Home Health & Hospice Week

Medical Review:

One RCD Request Isn't All That Helpful

Problem: Reviewers for same cert may disagree.

A clarification from CMS about how the Review Choice Demonstration works won’t provide quite as much streamlining as it first appears.

In an Aug. 21 education call on the Patient-Driven Groupings Model, a Centers for Medicare & Medicaid Services official noted that each 30-day billing period under PDGM will require its own Unique Tracking Number for RCD. That will translate to twice as much RCD work, industry members criticized.

However: “Under the pre-claim review option, HHAs may submit a request with multiple episodes for a beneficiary on one pre-claim review request,” a CMS spokesperson tells Eli, in response to a question about how the process will work.

At first, that sounds like it should be a big time-saver. But not so fast.

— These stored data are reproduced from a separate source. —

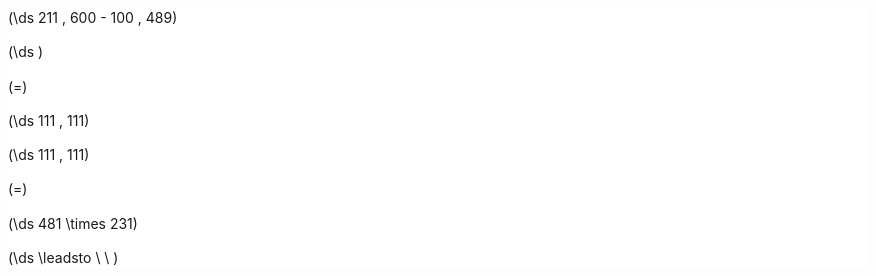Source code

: \(\ds 211 \, 600 - 100 \, 489\)




















\(\ds \)

\(=\)







\(\ds 111 \, 111\)
























\(\ds 111 \, 111\)

\(=\)







\(\ds 481 \times 231\)














\(\ds \leadsto \ \ \)




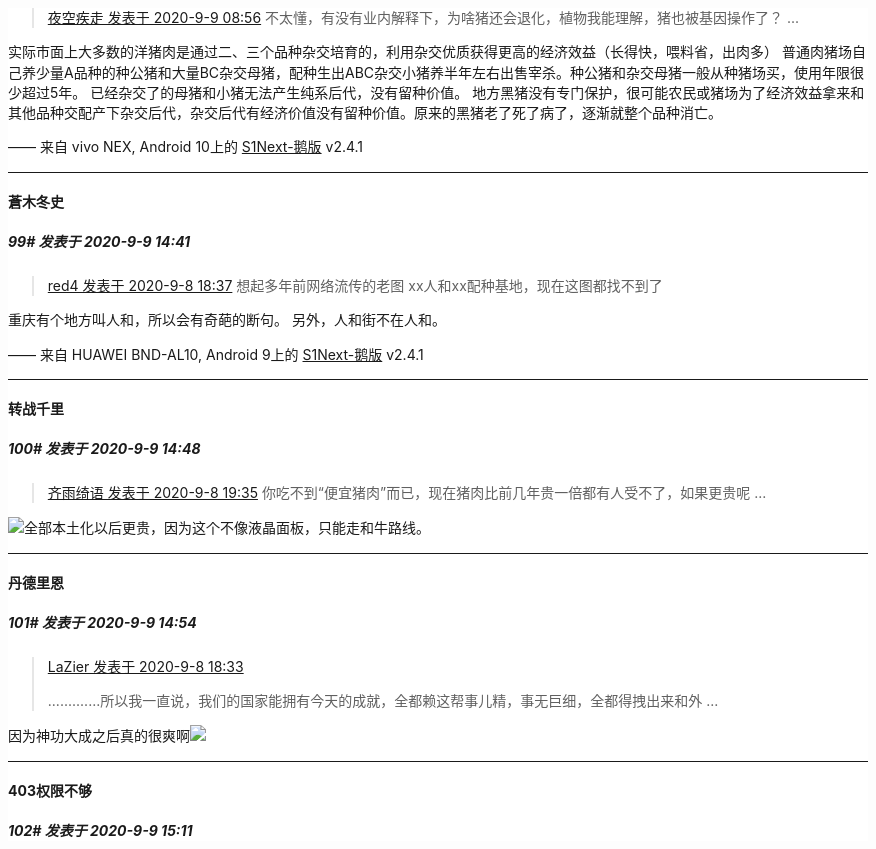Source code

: <blockquote><a href="httphttps://bbs.saraba1st.com/2b/forum.php?mod=redirect&amp;goto=findpost&amp;pid=48682699&amp;ptid=1958854" target="_blank">夜空疾走 发表于 2020-9-9 08:56</a>
不太懂，有没有业内解释下，为啥猪还会退化，植物我能理解，猪也被基因操作了？ ...</blockquote>
实际市面上大多数的洋猪肉是通过二、三个品种杂交培育的，利用杂交优质获得更高的经济效益（长得快，喂料省，出肉多）
普通肉猪场自己养少量A品种的种公猪和大量BC杂交母猪，配种生出ABC杂交小猪养半年左右出售宰杀。种公猪和杂交母猪一般从种猪场买，使用年限很少超过5年。
已经杂交了的母猪和小猪无法产生纯系后代，没有留种价值。
地方黑猪没有专门保护，很可能农民或猪场为了经济效益拿来和其他品种交配产下杂交后代，杂交后代有经济价值没有留种价值。原来的黑猪老了死了病了，逐渐就整个品种消亡。

—— 来自 vivo NEX, Android 10上的 [S1Next-鹅版](https://github.com/ykrank/S1-Next/releases) v2.4.1


-----

####  蒼木冬史  
##### 99#       发表于 2020-9-9 14:41


<blockquote><a href="httphttps://bbs.saraba1st.com/2b/forum.php?mod=redirect&amp;goto=findpost&amp;pid=48678093&amp;ptid=1958854" target="_blank">red4 发表于 2020-9-8 18:37</a>
想起多年前网络流传的老图 xx人和xx配种基地，现在这图都找不到了</blockquote>
重庆有个地方叫人和，所以会有奇葩的断句。
另外，人和街不在人和。

—— 来自 HUAWEI BND-AL10, Android 9上的 [S1Next-鹅版](https://github.com/ykrank/S1-Next/releases) v2.4.1


-----

####  转战千里  
##### 100#       发表于 2020-9-9 14:48


<blockquote><a href="httphttps://bbs.saraba1st.com/2b/forum.php?mod=redirect&amp;goto=findpost&amp;pid=48678653&amp;ptid=1958854" target="_blank">齐雨绮语 发表于 2020-9-8 19:35</a>
你吃不到“便宜猪肉”而已，现在猪肉比前几年贵一倍都有人受不了，如果更贵呢 ...</blockquote>
<img src="https://static.saraba1st.com/image/smiley/face2017/065.png" referrerpolicy="no-referrer">全部本土化以后更贵，因为这个不像液晶面板，只能走和牛路线。


-----

####  丹德里恩  
##### 101#       发表于 2020-9-9 14:54


<blockquote><a href="httphttps://bbs.saraba1st.com/2b/forum.php?mod=redirect&amp;goto=findpost&amp;pid=48678063&amp;ptid=1958854" target="_blank">LaZier 发表于 2020-9-8 18:33</a>

.............所以我一直说，我们的国家能拥有今天的成就，全都赖这帮事儿精，事无巨细，全都得拽出来和外 ...</blockquote>
因为神功大成之后真的很爽啊<img src="https://static.saraba1st.com/image/smiley/face2017/066.png" referrerpolicy="no-referrer">


-----

####  403权限不够  
##### 102#       发表于 2020-9-9 15:11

The portal for RCD contractor Palmetto GBA “allows providers to submit multiple ‘episodes’ at a time, but they’re still separate ‘requests,’” explains one industry veteran. “So, that means the provider still has to separately attach a plan of care, face-to-face, etc., for each ‘request.’”

While the single submission might save a little processing time, the multiple requests can still cause big problems.

For example: Face-to-face documentation “has to be included with each PCR ‘request,’ even if multiple ‘requests’ are being made with a single ‘submission,’ the source says. “Not only does this create more work for the provider, but it puts PGBA in a position where one reviewer could potentially non-affirm a PCR request for the same FTF documentation that was affirmed for the prior request. And, this has happened.”